Mr Adams alleges the programme and accompanying online article by the BBC defamed him by saying he had "sanctioned the murder".
Giving evidence at the High Court, Mr Adams said the first he knew about the documentary was a letter he received in June 2016 from a BBC journalist.
The letter, signed by Jennifer O'Leary, gave details of a number of allegations about Mr Adams that were going to be made in the Spotlight documentary.
That letter, a follow-up months later and a short reply in the form of a solicitor's letter from Mr Adams’ legal team in which he denied all knowledge of the killing of Mr Donaldson and categorically denied he had anything to do with it, all formed "Exhibit 1" in the case.
It was at this point, Mr Adam’s counsel Declan Doyle SC suggested to the judge that the documentary should be shown.

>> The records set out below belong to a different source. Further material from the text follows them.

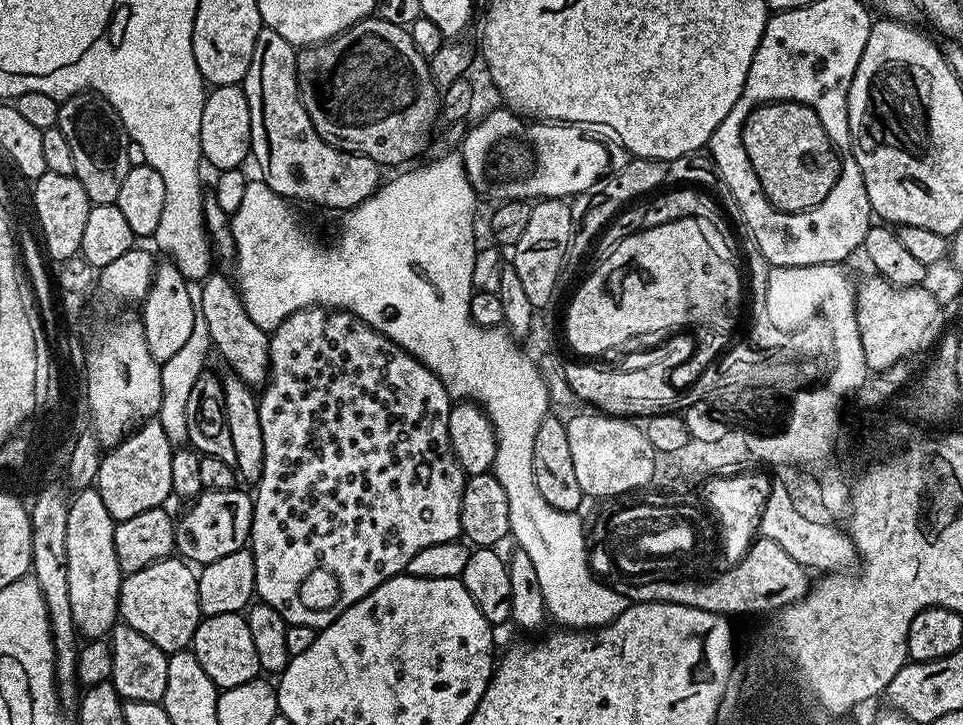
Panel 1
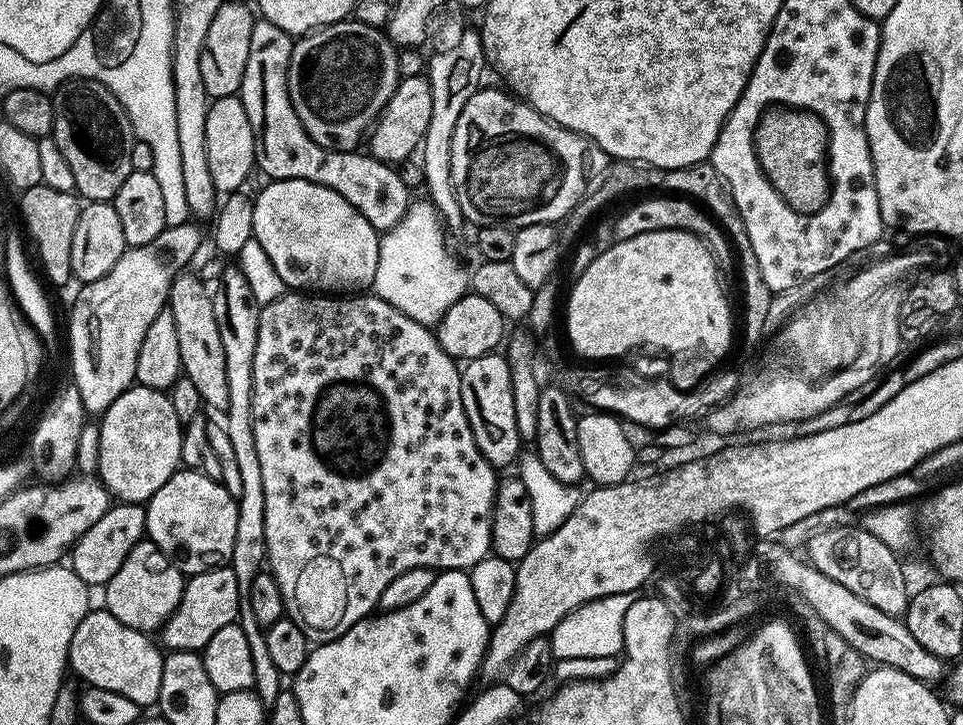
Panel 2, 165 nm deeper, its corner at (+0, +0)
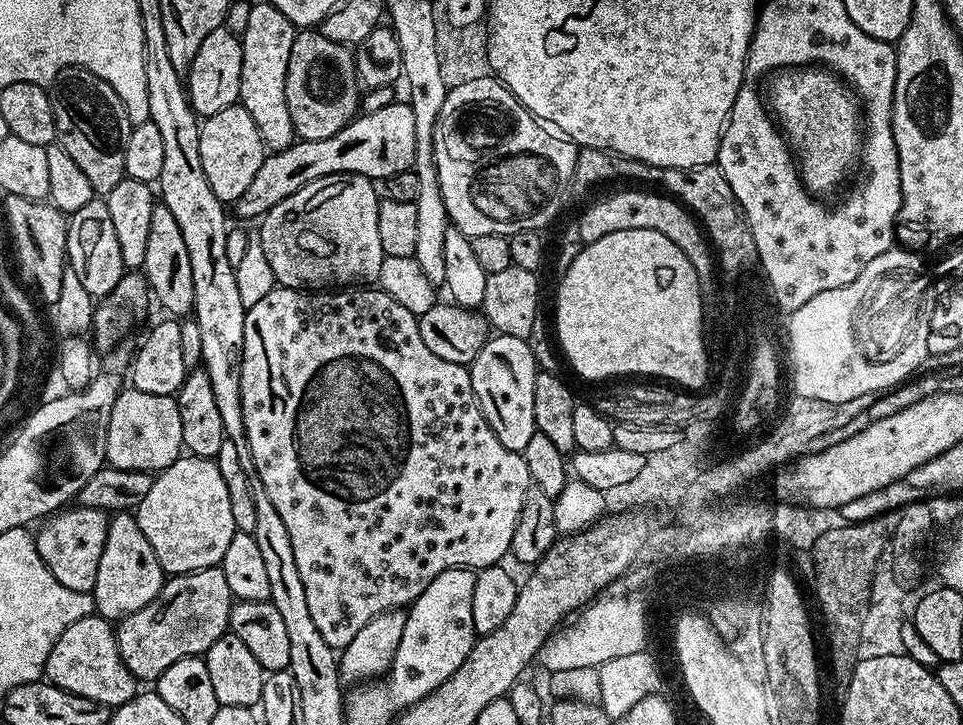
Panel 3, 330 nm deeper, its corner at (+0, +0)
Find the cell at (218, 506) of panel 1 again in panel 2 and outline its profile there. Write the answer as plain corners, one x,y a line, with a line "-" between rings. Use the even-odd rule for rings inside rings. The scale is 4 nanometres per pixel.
177,470
166,486
146,501
146,536
180,567
181,572
205,572
229,563
234,549
238,510
237,497
230,495
221,481
211,480
197,472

The jury of seven men and five women watched the documentary via two TV screens that were wall-mounted in court 24.
After the one-hour documentary was shown in court, Mr Adams continued to give evidence.
His legal counsel, Declan Doyle SC asked for a short clip to be replayed which included the particular words his client was in particularly defamed, he said.
In the documentary, the allegations that Mr Adams had sanctioned the killing of Donaldson came from another informer whose identity was kept secret by the BBC, he was called "Martin".
In the programme, "Martin" said he believed the shooting of Donaldson was sanctioned by the man at the top of the Republican movement and that that was Mr Adams.
Asked how he felt when the programme was aired, Mr Adams told the High Court he was astonished that it had aired and he described it as an "attempted hatchet job".
He called it "poor journalism", particularly he said those pieces that contained the allegation that he had any part in the murder of Donaldson.
The case continues tomorrow morning.